• **EXERCISE**: Each line that includes "Right" must be copied from the records.

• **DATA TO USE**:
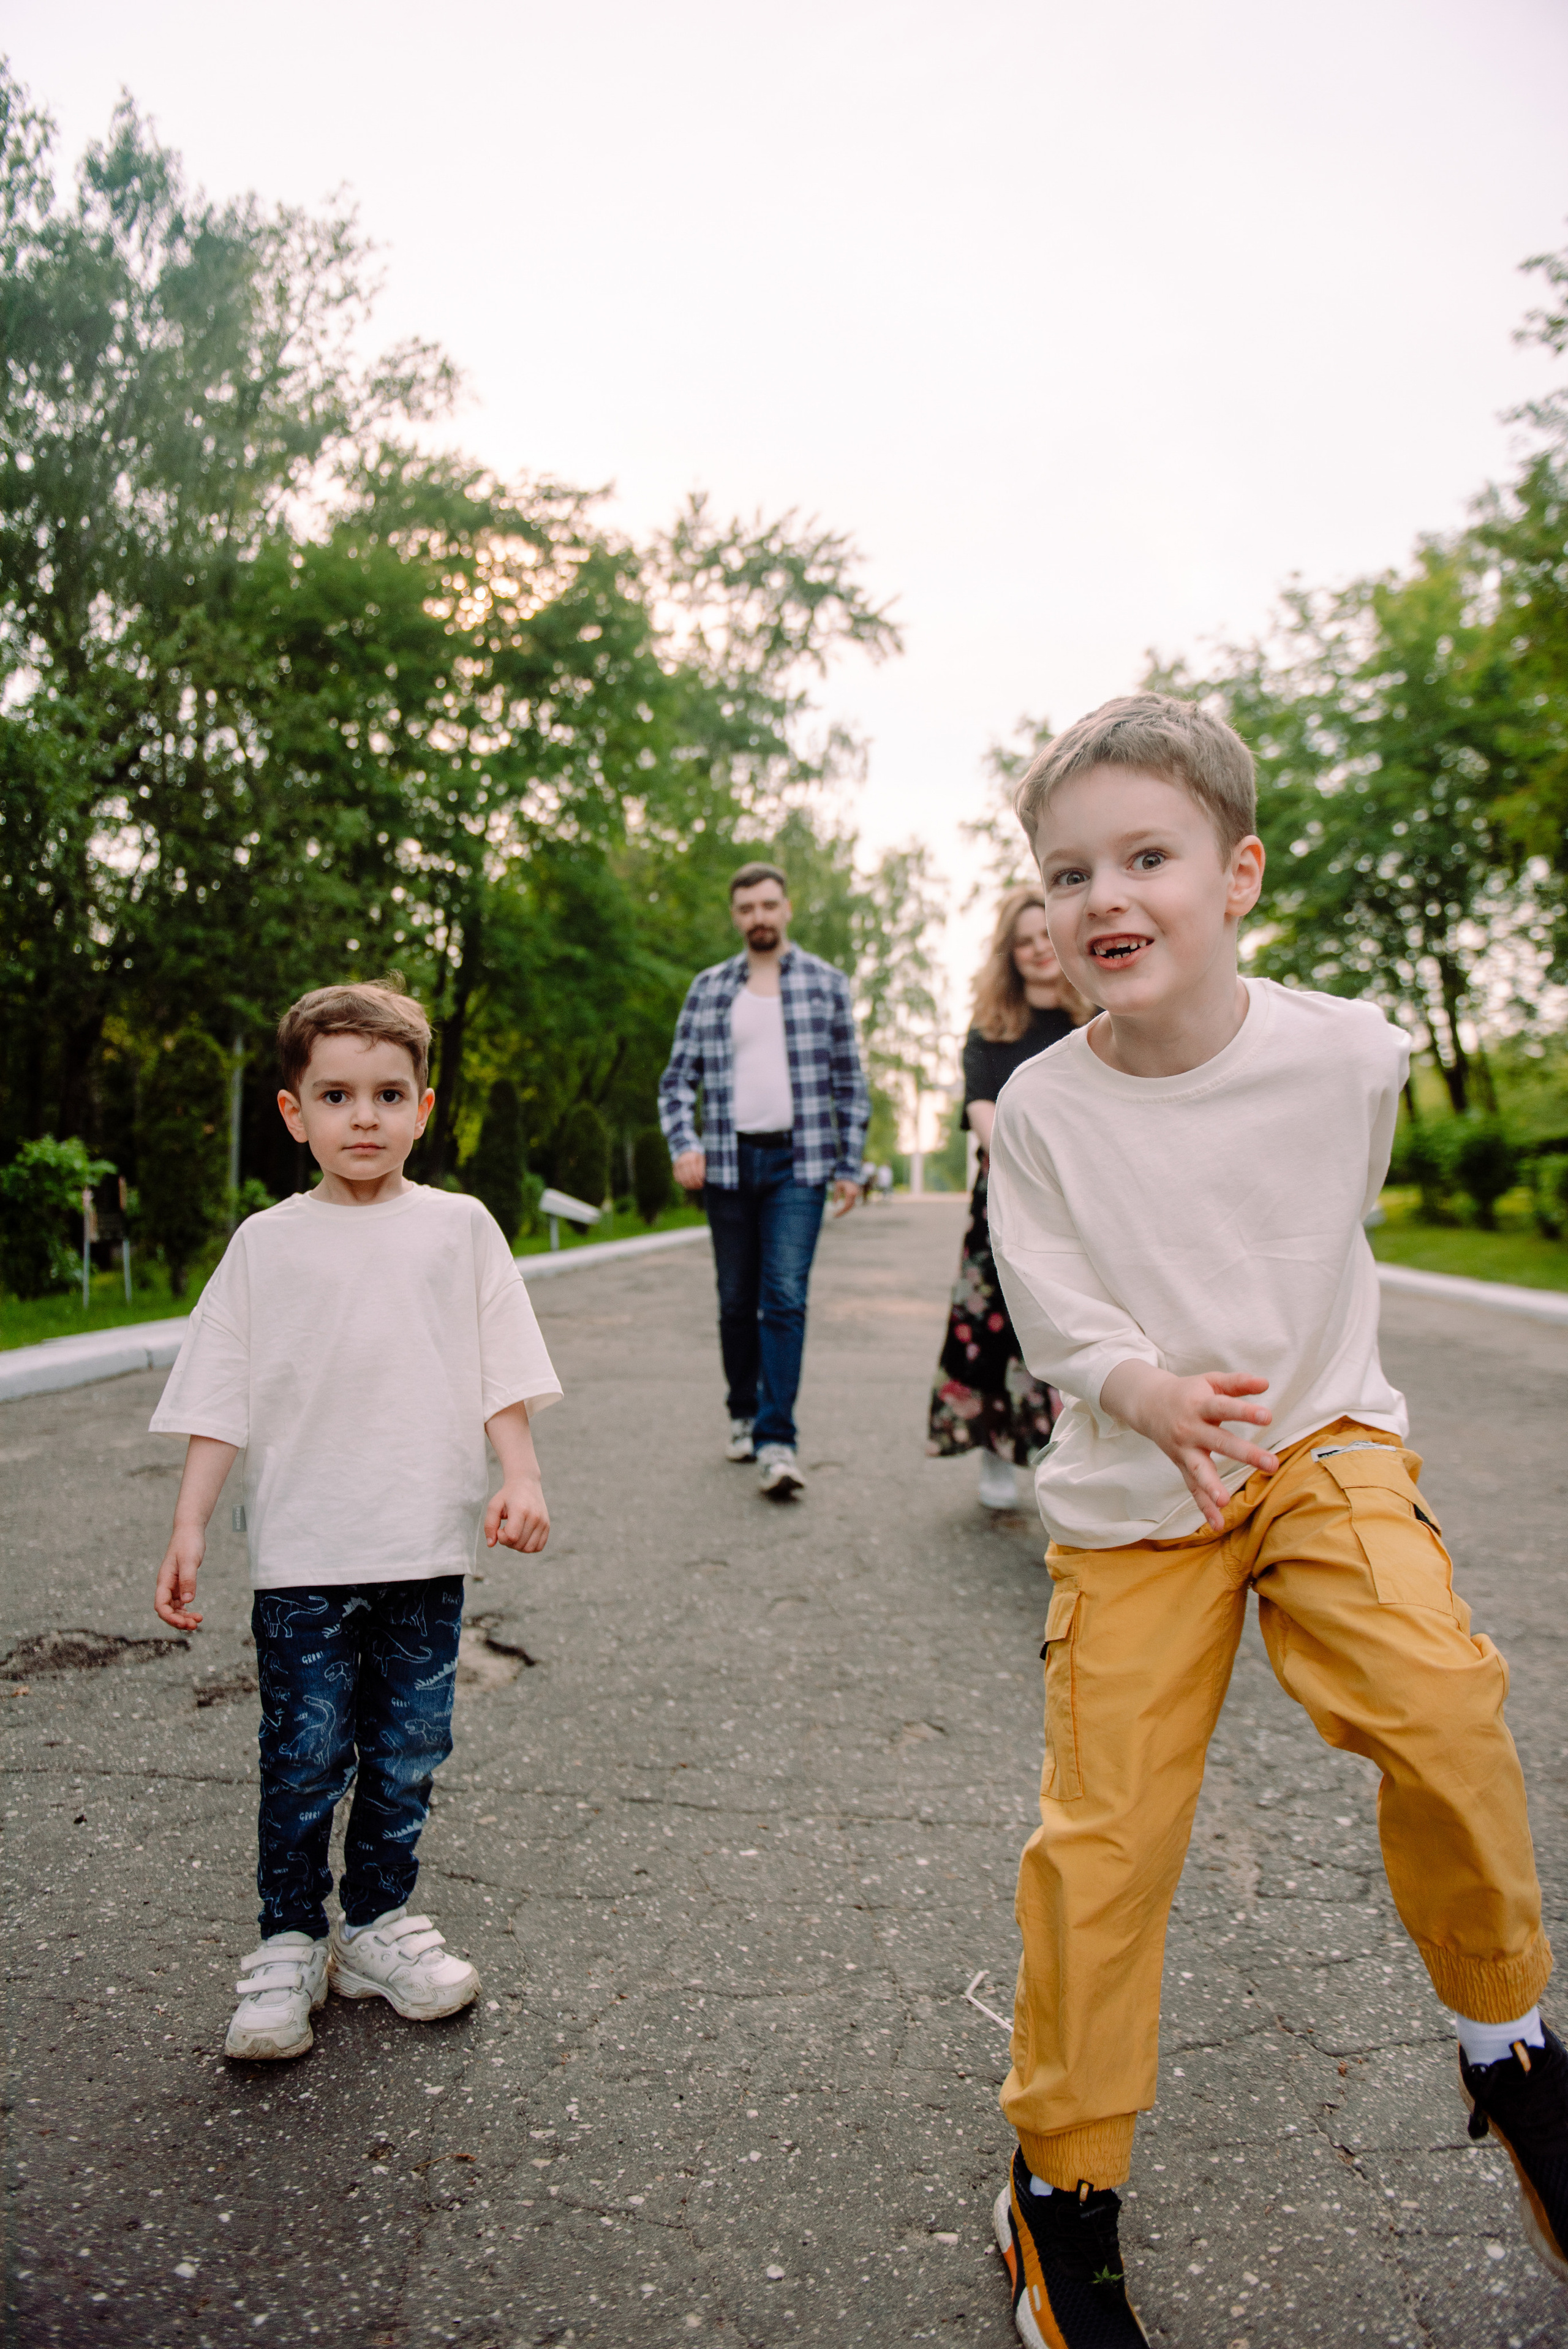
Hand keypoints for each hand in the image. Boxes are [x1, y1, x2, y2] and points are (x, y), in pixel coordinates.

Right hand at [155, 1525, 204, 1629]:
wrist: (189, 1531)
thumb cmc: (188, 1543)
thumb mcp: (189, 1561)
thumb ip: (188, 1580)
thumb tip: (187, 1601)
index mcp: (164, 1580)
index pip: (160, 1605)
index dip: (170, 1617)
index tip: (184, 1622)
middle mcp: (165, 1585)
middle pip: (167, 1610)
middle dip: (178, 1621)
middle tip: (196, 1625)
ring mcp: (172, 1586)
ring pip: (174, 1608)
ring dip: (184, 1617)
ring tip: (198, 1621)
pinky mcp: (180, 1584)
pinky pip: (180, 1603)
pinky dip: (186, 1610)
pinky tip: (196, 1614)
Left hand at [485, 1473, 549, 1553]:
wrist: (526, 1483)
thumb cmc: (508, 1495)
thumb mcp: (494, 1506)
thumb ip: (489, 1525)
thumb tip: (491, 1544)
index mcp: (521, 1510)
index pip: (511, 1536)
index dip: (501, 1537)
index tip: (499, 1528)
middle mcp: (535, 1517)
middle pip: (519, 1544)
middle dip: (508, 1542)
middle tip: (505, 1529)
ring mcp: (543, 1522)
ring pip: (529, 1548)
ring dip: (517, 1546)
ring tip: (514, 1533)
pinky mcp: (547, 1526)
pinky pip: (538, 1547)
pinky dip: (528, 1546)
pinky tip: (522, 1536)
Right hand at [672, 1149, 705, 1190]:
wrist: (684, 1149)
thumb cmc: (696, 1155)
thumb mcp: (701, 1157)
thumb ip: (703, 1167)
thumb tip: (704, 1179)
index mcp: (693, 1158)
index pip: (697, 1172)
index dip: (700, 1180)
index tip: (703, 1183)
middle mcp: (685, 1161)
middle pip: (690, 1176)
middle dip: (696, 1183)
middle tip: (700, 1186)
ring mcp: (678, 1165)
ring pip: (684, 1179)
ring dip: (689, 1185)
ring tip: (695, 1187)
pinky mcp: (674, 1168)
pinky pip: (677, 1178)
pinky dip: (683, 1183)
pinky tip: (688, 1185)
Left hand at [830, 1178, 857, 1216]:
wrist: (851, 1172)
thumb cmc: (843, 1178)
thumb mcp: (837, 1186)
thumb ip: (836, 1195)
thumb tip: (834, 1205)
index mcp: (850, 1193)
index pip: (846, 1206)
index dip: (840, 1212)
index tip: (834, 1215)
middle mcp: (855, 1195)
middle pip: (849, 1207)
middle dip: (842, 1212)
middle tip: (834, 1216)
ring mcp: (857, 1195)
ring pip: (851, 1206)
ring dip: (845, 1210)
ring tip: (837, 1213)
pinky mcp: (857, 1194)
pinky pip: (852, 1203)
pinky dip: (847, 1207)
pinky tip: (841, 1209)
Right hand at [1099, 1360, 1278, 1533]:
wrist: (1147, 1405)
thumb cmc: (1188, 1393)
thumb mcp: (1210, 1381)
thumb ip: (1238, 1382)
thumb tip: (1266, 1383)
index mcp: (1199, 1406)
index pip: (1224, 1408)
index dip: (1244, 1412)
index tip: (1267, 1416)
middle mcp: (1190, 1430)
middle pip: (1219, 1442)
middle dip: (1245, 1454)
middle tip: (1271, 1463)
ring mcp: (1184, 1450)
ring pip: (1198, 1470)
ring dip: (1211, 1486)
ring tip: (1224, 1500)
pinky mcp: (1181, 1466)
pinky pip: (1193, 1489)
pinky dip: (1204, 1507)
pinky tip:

• **OUTPUT FOR THIS TASK**:
Right hand at [155, 1525, 204, 1629]:
Right hand at [672, 1149, 705, 1190]:
Right hand at [1099, 1360, 1278, 1533]:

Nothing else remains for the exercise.